Comme toujours chez Stefan Zweig, outre le style élégant et coutumier de notre auteur, c'est l'analyse psychologique des personnages et des sentiments qui est importante bien que le personnage principal soit un chien. Dans le couple Limpley le mari est amoureux de sa femme et l’entoure de son attention mais en réalité l’oppresse par son attitude excessive et même par sa présence débordante, tandis que cette dernière est particulièrement effacée et aspire à la solitude. John déborde d’amour et devant la relative indifférence d’Ellen, reporte cette affection sur son chien. Puis tout change à partir du jour de la naissance de l’enfant du couple. Zweig décrit cette manière de s'attacher à quelqu'un avec passion au point de l'idéaliser, voire de l'idolâtrer pour ensuite, soit à la longue soit à la suite d'un évènement extérieur de le rejeter au point de l'ignorer complètement de l'humilier voire de le haïr. Cette attitude, bien qu'elle s'adresse à Ponto et qu'elle ait quelque chose d'excessif, est vérifiable tous les jours dans l'espèce humaine.

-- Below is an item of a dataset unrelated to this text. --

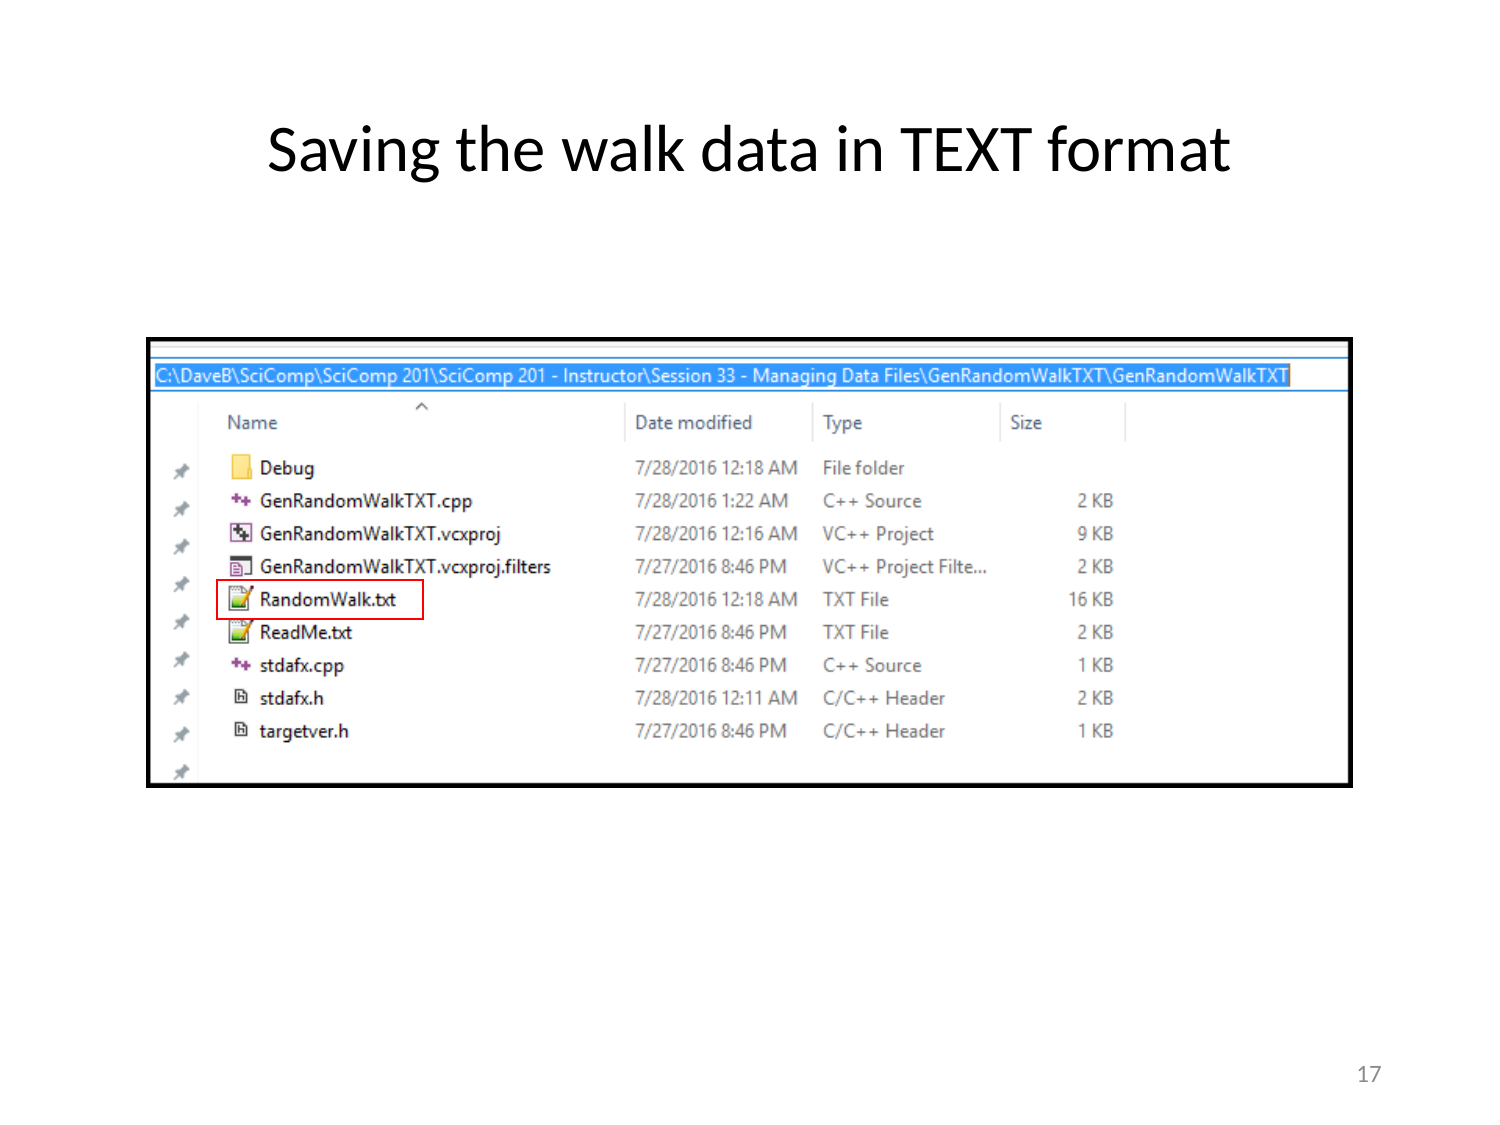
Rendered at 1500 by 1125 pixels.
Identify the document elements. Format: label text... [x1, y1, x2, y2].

slide_number 17 [1059, 1042, 1397, 1103]
picture [146, 337, 1353, 788]
title Saving the walk data in TEXT format [103, 59, 1397, 241]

D’un autre côté, si le rôle du chien me paraît quelque peu exagéré, son attitude au regard de l’état de déréliction que lui impose plus tard son maître, ses pulsions d’hypocrisie et de vengeance et bien entendu de mort, ont quelque chose d’humain.

 

Pour autant j'ai été un peu surpris par cette nouvelle qui me paraît quelque peu différente du registre traditionnel de Zweig. Je lis que ce texte aurait été écrit lors de son passage en Angleterre soit entre 1935 et 1940 et publié en 1987 (et en 2009 dans sa traduction française) soit longtemps après sa mort. Certes, mettre ainsi en scène un animal est original et tient de la fable, ce qui est peu commun chez Zweig, de même que le caractère enjoué de John tranche quelque peu sur l’atmosphère qui baigne généralement les œuvres de notre auteur et ce même si cette histoire porte au paroxysme le message qu’il entend faire passer. Mais après tout pourquoi pas puisqu’il y ajoute une atmosphère de suspense ? Je reste cependant dubitatif devant cette nouvelle, et ce bien que j'aie pour l’œuvre de Zweig un intérêt intact.